‘We stood with the regime because we were afraid to perish’: Dagestani villager
August 14, 2013 “Our blood is not Arab, so we […]
14 August 2013
August 14, 2013
“Our blood is not Arab, so we stood with the regime because we were afraid to perish,” says Samah, a 30 year-old woman from Syria’s Dagistani minority who left Syria in 2011 and now lives with her husband in Jordan. Born in the Dagistani suburb of Deir Foul by Homs, Samah still has a sister in Damascus and two brothers in Homs. Samah tells Nuha Shabaan that after witnessing two years of brutality waged against the Syrian people she has turned on the regime, and now hopes that her family back in Syria has done the same.
Dagistan, which has an ethnically-diverse population of nearly three million, is situated in southwestern Russia beside the breakaway region of Chechnya. Dagistan’s most infamous natives include the Tsarnaev brothers, the perpetrators of the Boston Marathon bombings that killed three people in April.
Q: What is the latest news that has reached you from Homs – since you have two brothers with their wives and children, do you have any news about them?
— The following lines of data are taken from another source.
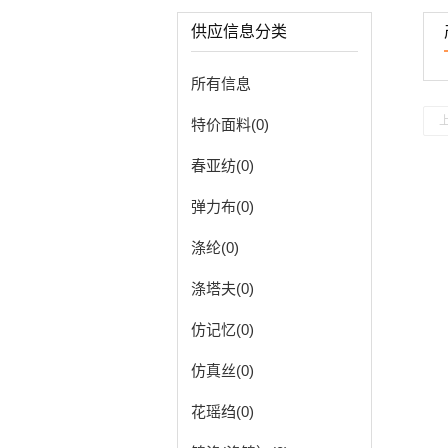
供应信息分类
所有信息
特价面料(0)
春亚纺(0)
弹力布(0)
涤纶(0)
涤塔夫(0)
仿记忆(0)
仿真丝(0)
花瑶绉(0)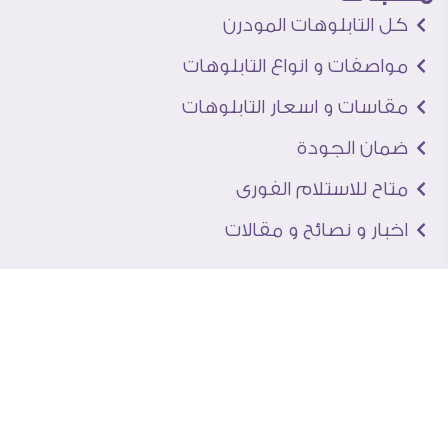
كل التابلوهات المودرن
مواصفات و انواع التابلوهات
مقاسات و اسعار التابلوهات
ضمان الجودة
متاح للاستلام الفورى
اخبار و نصائح و مقالات
تعرف علينا
اتصل بنا
من نحن
عنوان الجاليرى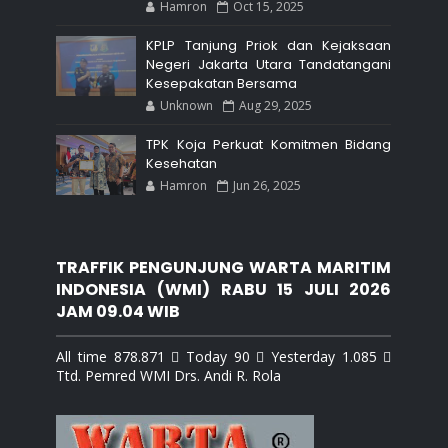
Hamron
Oct 15, 2025
KPLP Tanjung Priok dan Kejaksaan
Negeri Jakarta Utara Tandatangani
Kesepakatan Bersama
Unknown
Aug 29, 2025
TPK Koja Perkuat Komitmen Bidang
Kesehatan
Hamron
Jun 26, 2025
TRAFFIK PENGUNJUNG WARTA MARITIM
INDONESIA (WMI) RABU 15 JULI 2026
JAM 09.04 WIB
All time 878.871  Today 90  Yesterday 1.085 
Ttd. Pemred WMI Drs. Andi R. Rola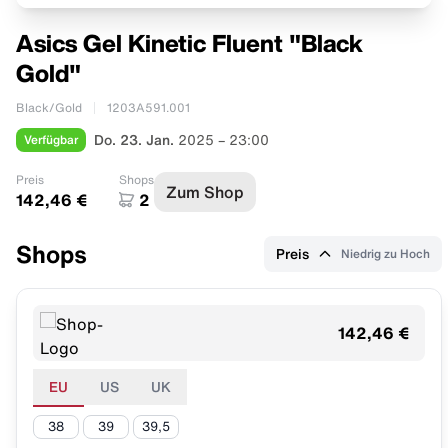
Asics Gel Kinetic Fluent "Black
Gold"
Black/Gold
1203A591.001
Verfügbar
Do. 23. Jan.
2025 – 23:00
Preis
Shops
Zum Shop
142,46 €
2
Shops
Preis
Niedrig zu Hoch
142,46 €
EU
US
UK
38
39
39,5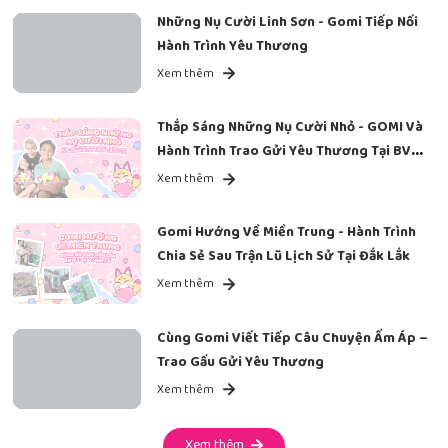
Những Nụ Cười Linh Sơn - Gomi Tiếp Nối
Hành Trình Yêu Thương
Xem thêm
Thắp Sáng Những Nụ Cười Nhỏ - GOMI Và
Hành Trình Trao Gửi Yêu Thương Tại BV
Ung Bướu
Xem thêm
Gomi Hướng Về Miền Trung - Hành Trình
Chia Sẻ Sau Trận Lũ Lịch Sử Tại Đắk Lắk
Xem thêm
Cùng Gomi Viết Tiếp Câu Chuyện Ấm Áp –
Trao Gấu Gửi Yêu Thương
Xem thêm
Xem thêm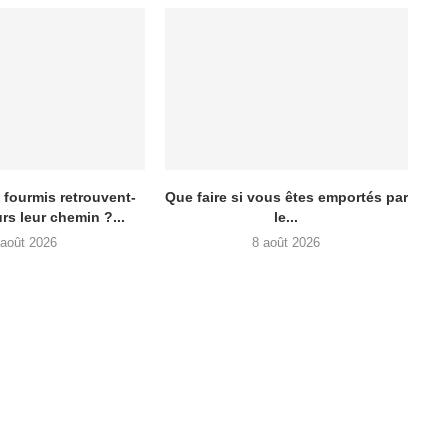
fourmis retrouvent-
Que faire si vous êtes emportés par
urs leur chemin ?...
le...
 août 2026
8 août 2026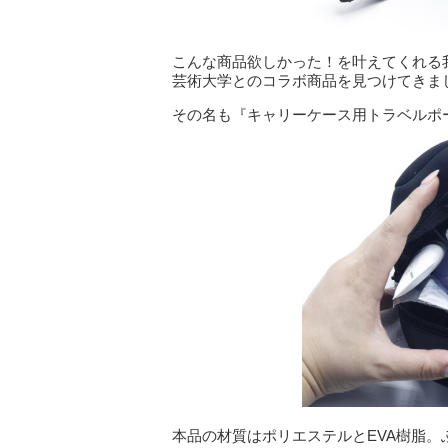
こんな商品欲しかった！を叶えてくれる
芸術大学とのコラボ商品を見つけてきま
その名も『キャリーケース用トラベルポ
本品の材質はポリエステルとEVA樹脂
A: There is no news. Our village has faced violent shelling recently because of the internal wars between neighboring villages, which has drawn most of the population into the revolution. My brothers fled to a neighboring village.
I don’t know where their wives and children are today, my brother told me last time we spoke that he would send them to Damascus, but I don’t know if he was able to or not. Even Damascus is no longer safe, nor the road to it.
Q: Do your brothers support the regime or the revolution? Or are they neutral?
A: No, my brothers since the beginning have been neutral, not with anyone and not for the killing and destruction that have occurred in Homs. They did not believe that Bashar acts on their behalf, but we did believe these lies about armed [rebel] gangs. But after a while, after the shelling on Homs grew more severe, I changed my view on things and realized that the regime was lying and that it does not distinguish between who is with it and who is against it.
When I was talking to my brothers over the phone and they told me what was happening in Homs I regretted standing by the regime in the beginning. “When you spoke to me about its actions, I didn’t believe your words were correct,” I said. “It was impossible that Bashar al-Assad could be like that.”
During my time in Homs, I was helping the victims through my work, not because they stood with the revolution but because they were victims and we are accustomed to helping them because we are minorities and our village is a peaceful village.
I used to tell these people, enough help for the armed gangs, and they would look at me with fear, thinking that I was with the regime and that I was helping it so they would distance themselves from me. Since I have come to Jordan with my Jordanian husband, however, through words and discussion with his family at home, and as I see on the satellite channels the images and awful massacres, I realize the scope of the tragedy that the country, and especially Homs, is facing at the hand of the regime and its gangs, now with the help of Iran, Hezbollah, Russia, and China.
My brothers, now, I don’t know if I can trust they are with the revolutionaries or if anyone left in the village, especially from our families, stands against the regime. As you know, our blood is not Arab so we stood with the regime because we are afraid to perish.
Q: Do you have anything else you want to add?
A: Yes, I want to raise my voice high to everyone who supports and trusts this regime that they will pay the price for all that has happened to us, sooner or later.